La stagione del Teatro Pazzini di Verucchio prosegue con una commedia tragicomica. A salire sul palcoscenico romagnolo domenica 25 gennaio 2026 (ore 18:00) è Peppe Servillo con Il fuoco che ti porti dentro, tratto dal romanzo di Antonio Franchini. In scena Peppe Servillo, accompagnato dalla chitarra di Cristiano Califano.
IL LIBRO. Il fuoco che ti porti dentro racconta la vita e la morte di Angela, una donna dal carattere impossibile. Una donna che incarna in maniera emblematica tutti gli orrori dell’Italia, nessuno escluso: «il qualunquismo, il razzismo, il classismo, l’egoismo, l’opportunismo, il trasformismo, la mezza cultura peggiore dell’ignoranza, il rancore…»

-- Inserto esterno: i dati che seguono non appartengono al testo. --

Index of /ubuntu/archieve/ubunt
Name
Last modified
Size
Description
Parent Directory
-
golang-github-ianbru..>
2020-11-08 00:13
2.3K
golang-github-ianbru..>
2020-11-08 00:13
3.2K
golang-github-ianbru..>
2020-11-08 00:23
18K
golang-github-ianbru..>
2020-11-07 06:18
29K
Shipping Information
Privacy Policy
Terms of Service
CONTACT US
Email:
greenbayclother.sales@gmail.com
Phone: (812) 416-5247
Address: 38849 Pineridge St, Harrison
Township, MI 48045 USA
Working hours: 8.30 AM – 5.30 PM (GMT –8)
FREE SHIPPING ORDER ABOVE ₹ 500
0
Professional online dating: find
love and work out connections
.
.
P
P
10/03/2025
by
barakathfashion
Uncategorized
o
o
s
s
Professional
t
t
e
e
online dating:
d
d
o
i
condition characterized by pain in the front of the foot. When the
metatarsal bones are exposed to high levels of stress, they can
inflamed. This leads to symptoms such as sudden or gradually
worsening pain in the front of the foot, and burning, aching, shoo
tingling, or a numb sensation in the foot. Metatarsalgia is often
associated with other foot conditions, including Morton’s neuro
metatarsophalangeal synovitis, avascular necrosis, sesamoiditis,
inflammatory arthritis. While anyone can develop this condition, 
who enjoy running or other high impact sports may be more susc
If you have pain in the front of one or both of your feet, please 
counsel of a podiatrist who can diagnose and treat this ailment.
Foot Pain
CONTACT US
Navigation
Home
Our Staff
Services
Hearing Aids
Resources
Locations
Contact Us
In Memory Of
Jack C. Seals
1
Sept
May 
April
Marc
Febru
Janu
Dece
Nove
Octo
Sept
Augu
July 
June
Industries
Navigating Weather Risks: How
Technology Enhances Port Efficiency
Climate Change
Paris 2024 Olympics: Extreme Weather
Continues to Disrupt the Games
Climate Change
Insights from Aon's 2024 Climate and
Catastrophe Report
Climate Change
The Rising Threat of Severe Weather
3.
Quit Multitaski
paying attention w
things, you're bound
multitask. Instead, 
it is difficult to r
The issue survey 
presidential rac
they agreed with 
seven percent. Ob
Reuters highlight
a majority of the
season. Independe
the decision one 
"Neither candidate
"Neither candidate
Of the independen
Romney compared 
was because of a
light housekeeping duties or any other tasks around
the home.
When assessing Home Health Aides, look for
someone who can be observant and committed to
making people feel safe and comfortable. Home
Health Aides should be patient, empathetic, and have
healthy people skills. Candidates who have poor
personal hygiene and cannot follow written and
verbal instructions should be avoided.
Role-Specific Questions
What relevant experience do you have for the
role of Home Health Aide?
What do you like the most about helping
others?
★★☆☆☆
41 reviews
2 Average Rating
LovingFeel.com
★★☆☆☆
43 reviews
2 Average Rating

Questa donna era la madre dell’autore. Il romanzo è un’indagine nella vita, nelle passioni e negli odi di una donna, alla ricerca di una spiegazione possibile. La forma è quella della commedia, il contenuto quello della tragedia. Quale esperienza manifesta o occulta, quale frustrazione, quale nascosta ferita può renderci tanto ostili, rabbiosi, refrattari a qualsiasi forma di pacificazione? Quale motivo, semplice o complesso, sta dietro la furia di Angela: la guerra che la segna da bambina? un padre morto troppo presto o una madre morta troppo tardi che le ha, a sua volta, infelicitato la giovinezza e la maturità? un atavico complesso d’inferiorità o l’appartenenza alla cultura del Meridione oppresso le cui ragioni Angela vorrebbe far valere contro l’odiato Nord usurpatore? Oppure, più semplicemente, il fuoco interno che la divora è privo di qualsiasi ragione come il cuore nascosto di un vulcano?
Come sottolinea Peppe Servillo: “Quello che mi affascina del romanzo di Franchini, come Franchini stesso sostiene, è il fatto che il personaggio principale di Angela, nell’arco di tutta la vicenda – se così vogliamo chiamarla – è un personaggio che si trasforma, assieme anche a quello del figlio, con lei. Perché anche l’atteggiamento del figlio, nell’arco di tutta la storia, muta, così come muta anche la natura della protagonista principale, di Angela.
Questo secondo me è il motivo più interessante del romanzo ed è sempre un motivo che è al centro di qualsiasi narrazione, avvenga essa a teatro, nella letteratura o, anche nel mio caso specifico, in una canzone. Il movimento che il personaggio, insieme alla vicenda che lo riguarda, fa verso un esito diverso, che a volte contraddice anche le premesse poste all’inizio. Forse questa, come suggerisce anche Franchini, è una bella idea di letteratura, che forse è sempre esistita e che forse ancora ci sarà.”